Simple estimation of axial force to radial pressure for the cross-over turns in the three coils is consistent with observed voltage spike trends. At 251.3 A and respective radial fields of 3.7 T, 4.1 T and 3.5 T at the Coil 1, 2, and 3 cross-over turns, the nominal axial forces are 266 N, 488 N, and 544 N. Alt-hough precise value of residual radial pressure at each coil’s inner diameter is difficult to assess, Coil 1, with smallest diameter and much thicker radial build for both winding and over-banding, is much more likely to preserve, at same winding tension, proportionally higher radial pressure at the cross-over than the other two coils. That is, the Coil 1 cross-overs have both lowest axial force and highest anticipated radial pressure during routine operation, minimizing the likelihood of vertical motion compared to the other two coils, matching observed behavior.

We have previously devised means to effectively immobilize thick-sectioned, low-temperature superconductors (LTS) as a means to suppress conductor motion induced quenching in both DP [20] and layer [22] dry-wound magnets. We are pursuing similar strategies to support the cross-over turn in thin HTS tape-wound DP. Simply increasing conductor tension during winding is ineffective for two reasons; the conductor’s finite tensile strength is better used to support electro-magnetic loads during operation, while manufacturing tolerances always leaves some portion of conductor length less well supported than expected [22] –[23].

B. Qualitative assessment

Our voltage spike simulation shows that DP at same axial elevation in the H800 are electromagnetically tightly coupled. Sudden disappearance of azimuthal current in C2_DP1–4 during quench initiation, is expected to produce corresponding increases in the radial and azimuthal currents for the lowest DP in both Coil 1 and Coil 3 as they strive to preserve magnetic flux. The proposed current pattern at start of quench produces both a torque on the lowest DP in both coils as well as vertically upward launch and axially compressive loads. Visual observation of both coils following quench are qualitatively consistent with this scenario.

Detailed finite element modelling of the H800 shows critical currents in excess of 1000 A for the DP nearest the mid-plane of Coil 3 immediately preceding quench, using the same lift factor scaling for all three coils. However, the conductors for the H800 were acquired between 2014 (for Coil 1) and 2018 (for Coil 3). If our conductor performance evolved similarly over time to that for the NHMFL 32-T [24], then the Coil 3 conductors should have much higher than average lift factors due to their more recent delivery.

Note that the central magnetic flux density in Fig. 3a remains constant even after Coil 3 has started to quench. For Coil 3 alone to sustain 18 T central magnetic flux density at this point, requires azimuthal currents on order of 1 kA in the DP, resulting in average mid-plane pressure on order of 900 MPa, consistent with the compressive strength of both the G-10 spacers and NI DP windings, as well as the observed damage to both.

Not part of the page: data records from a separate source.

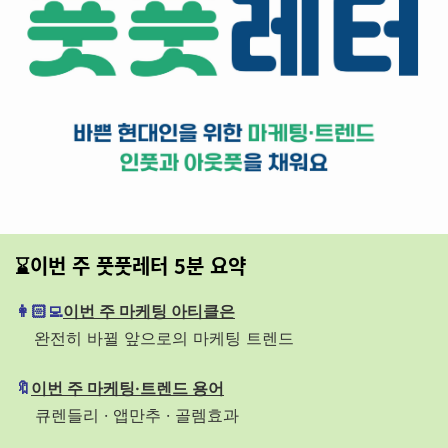
⌛이번 주 풋풋레터 5분 요약
👩🏻‍💻
이번 주 마케팅 아티클은
완전히 바뀔 앞으로의 마케팅 트렌드
🔖
이번 주 마케팅·트렌드 용어
큐렌들리 · 앱만추 · 골렘효과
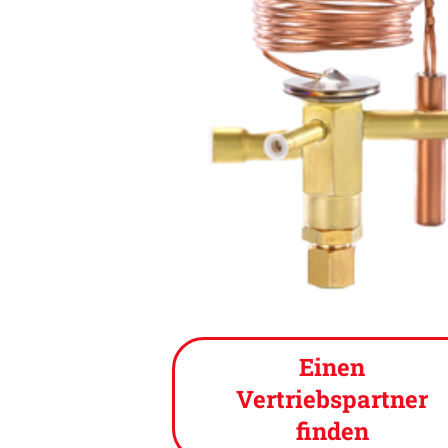
Einen
Vertriebspartner
finden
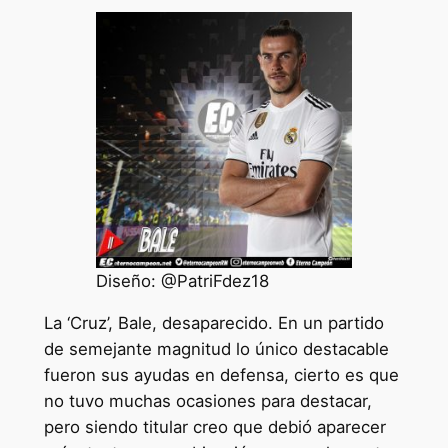
Diseño: @PatriFdez18
La ‘Cruz’, Bale, desaparecido. En un partido
de semejante magnitud lo único destacable
fueron sus ayudas en defensa, cierto es que
no tuvo muchas ocasiones para destacar,
pero siendo titular creo que debió aparecer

We are presently using the physical observations outlined in this paper to guide analytical modeling of the H800 during its final current ramp and quench [25]–[26]. Results from these on-going analyses will be presented in appropriate journals as the match between simulation and observation improves.

VI. Conclusion

We designed, constructed, and tested a three-nested, 18.8 T high-field insert coil (the H800) using REBCO tape conductor wound into NI DP. The H800 quenched and suffered significant damaged during testing in March 2018. Although the cause of the quench is not conclusively determined, based on the coil behavior during charging and visual examination following quench, we suspect that abrupt movement of the cross-over turns in the end most DP in Coils 2 and 3 locally degraded conductor performance sufficiently to initiate the quench. We are presently working on a revised, single-coil HTS insert design, called the H800N, with an eye towards eliminating structural weaknesses and enhancing its quench handling characteristics.